Ces pratiques visent à établir que le salarié n’est pas « à la disposition de l’employeur », critère essentiel pour que le temps soit reconnu comme travaillé (source CFDT).

La fiction du partage des trajets dans le BTP

Dans le bâtiment et les travaux publics, une idée largement répandue voudrait que le trajet matin soit à la charge de l’ouvrier, le soir à celle de l’employeur. Or, ni la loi ni la jurisprudence ne reconnaissent cette fiction.

L’ensemble du déplacement professionnel imposé – y compris les trajets en camionnette vers un chantier – constitue un engagement à disposition de l’entreprise. Dans ce cadre, l’entreprise a l’obligation d’organiser et financer les transports, sans en transférer la responsabilité au salarié (source CAPEB).

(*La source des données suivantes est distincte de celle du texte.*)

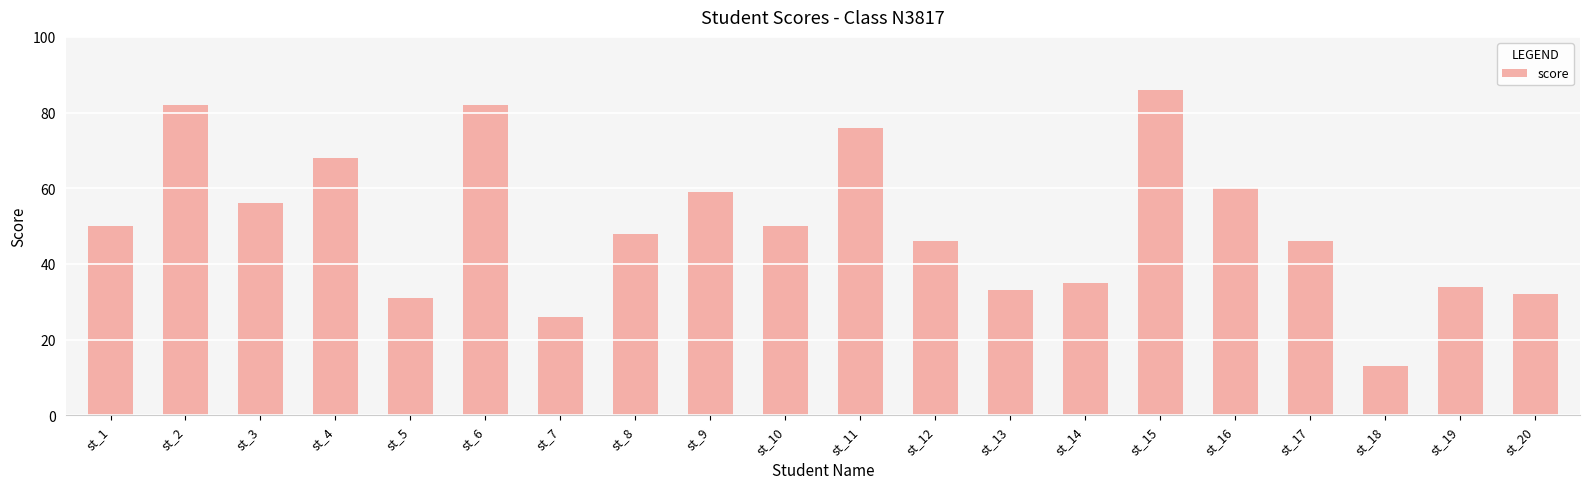

What is the sum of the values at st_11 and st_15?

162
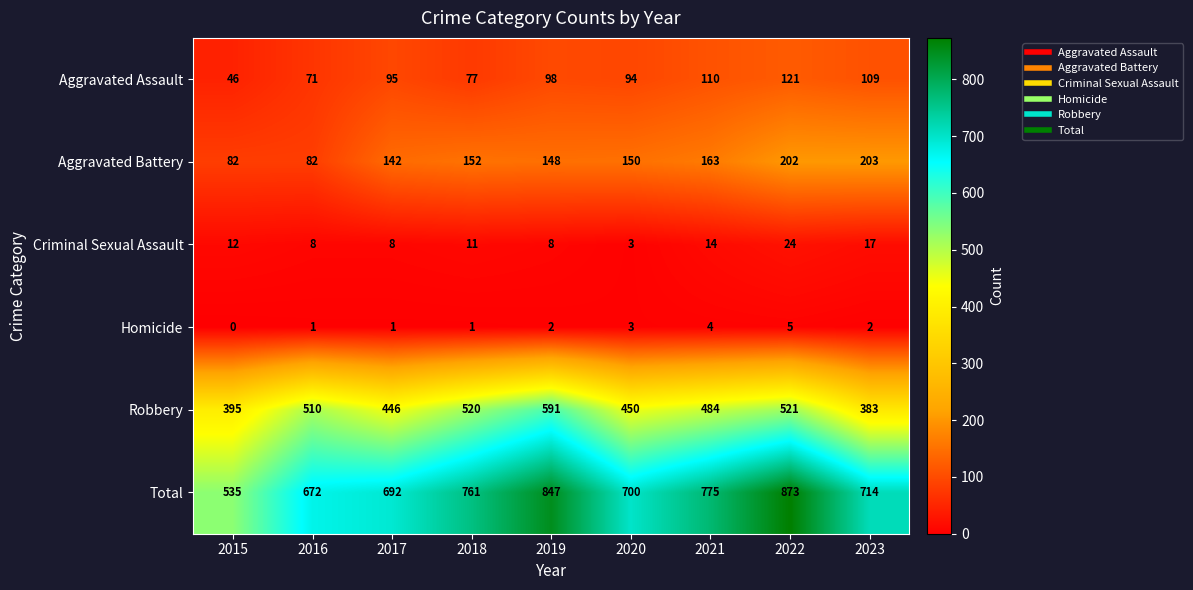

What is the sum of all Aggravated Assault values?

821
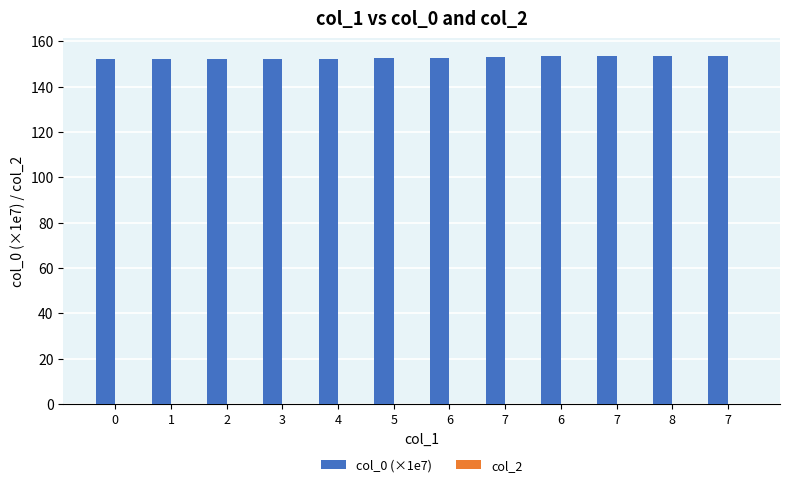

How many categories are shown in the chart?

12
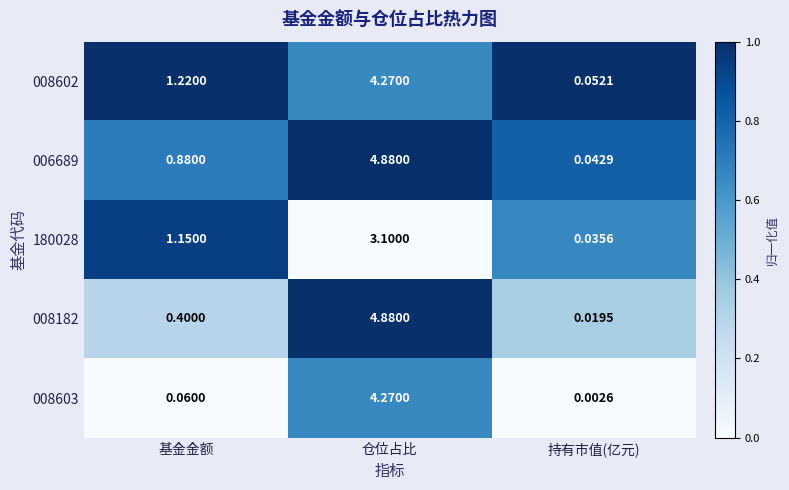

Which series changed the most between 基金金额 and 仓位占比?

008182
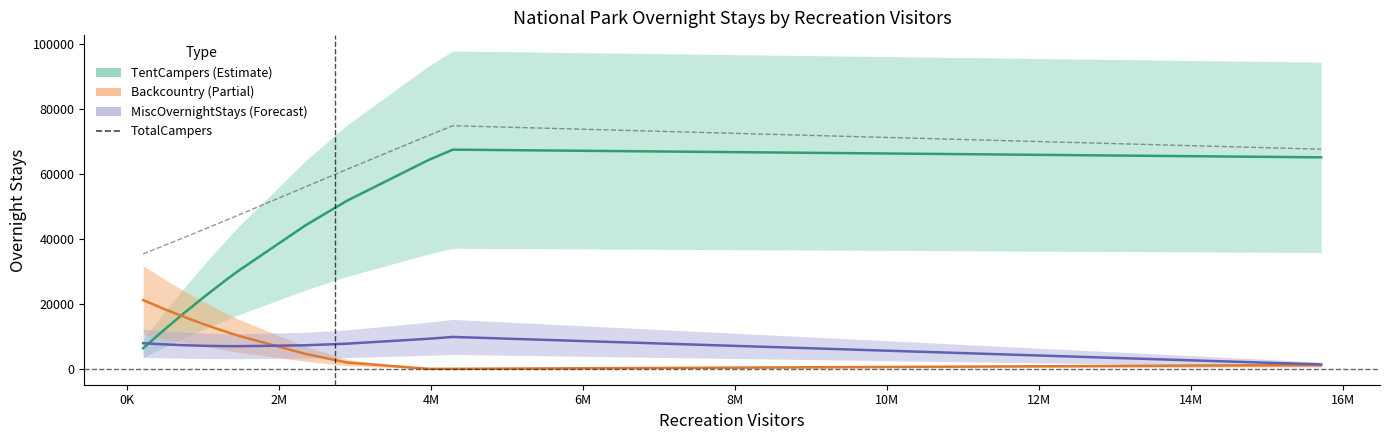

What is the greatest value displayed?

74852.8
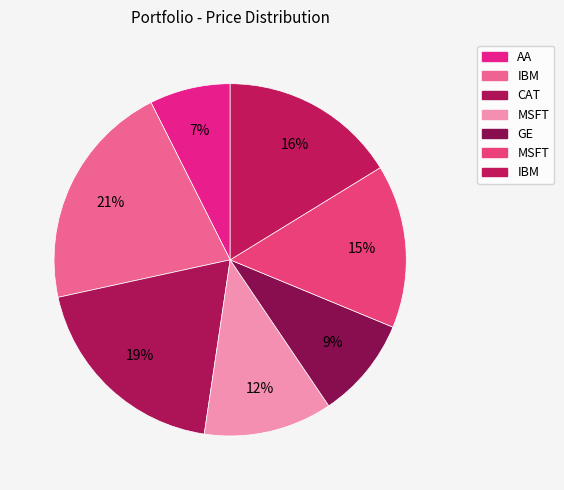

How many segments does this pie chart have?

7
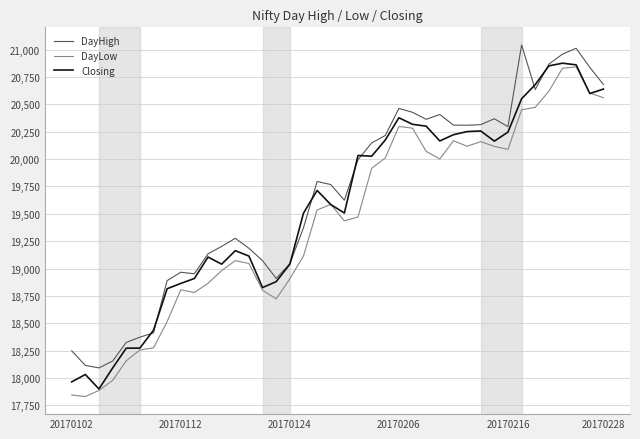

True or false: DayHigh and DayLow cross at least once.

False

Les droits réels des salariés

Malgré les stratégies d’évitement, plusieurs situations obligent légalement l’employeur à compenser le temps de transport.

Salariés itinérants

Le rapport à la mobilité est différent pour les profils itinérants. Le déplacement vers un client, dès lors qu’il est demandé dans la mission, s’inscrit dans le temps de travail. Cette reconnaissance a été confirmée par la Cour de cassation et plusieurs juridictions européennes (source Lodievo).

Déplacements exceptionnels hors lieu habituel

Si l’employeur vous affecte exceptionnellement à un autre site, les temps de trajet occasionnés doivent donner lieu à une compensation en temps ou en argent. Cela peut être précisé par accord d’entreprise ou convention de branche.

Conventions collectives plus favorables

De nombreuses branches comme le transport, la propreté ou la sécurité, imposent la rémunération des temps de trajet. Il est indispensable de lire votre convention collective pour vérifier vos droits spécifiques.

Repérer les clauses favorables dans son contrat ou sa convention

Certains contrats de travail comportent une clause précisant les modalités de prise en charge des déplacements. De même, les conventions collectives mentionnent fréquemment :

Secteur Règle sur les trajets
Sécurité privée Temps rémunéré dès le départ du local d’entreprise
Propreté Indemnité obligatoire après un certain nombre de kilomètres
Transport Trajet intégré dans le planning

Obtenir gain de cause en cas de litige

Si vous constatez un manquement, plusieurs étapes peuvent être entreprises :

  • Faire une demande écrite à son supérieur ou à la direction RH
  • Contacter un élu du personnel ou un délégué syndical pour relayer la question
  • Conserver des preuves : relevés GPS, e-mails, captures d’écran d’outils professionnels, etc.
  • Saisir le conseil de prud’hommes en cas de refus manifeste

Un enjeu financier sous-estimé

Selon une étude IFOP–Alphabet, le temps moyen quotidien passé dans les transports par les travailleurs français est de 48 minutes aller-retour. Sur une base de 220 jours travaillés par an, cela représente environ 176 heures de trajet non rémunérées.

Sur un Smic horaire proche de 11 euros, cela équivaut à plus de 1 900 euros annuels en équivalent temps non payé. Une donnée non négligeable pour beaucoup de foyers. Selon une étude citée par Morgan Philips, les salariés sont prêts à changer d’emploi pour un gain de 50 euros mensuels, mettant en exergue l’impact budgétaire des temps de trajet sur la décision professionnelle.

Conclusion : vigilance et information, vos meilleurs alliés

La non-rémunération automatique des temps de transport entre domicile et travail repose sur un principe légal. Mais des exceptions précises – liées au type d’emploi, aux déplacements professionnels, et aux accords collectifs – peuvent renverser cette logique.

Décrypter les mécanismes d’évitement employés dans certains secteurs, et surtout connaître vos droits conventionnels, vous permet de mieux défendre vos intérêts. Le temps est un enjeu salarial aussi stratégique que le salaire de base ou les primes annexes.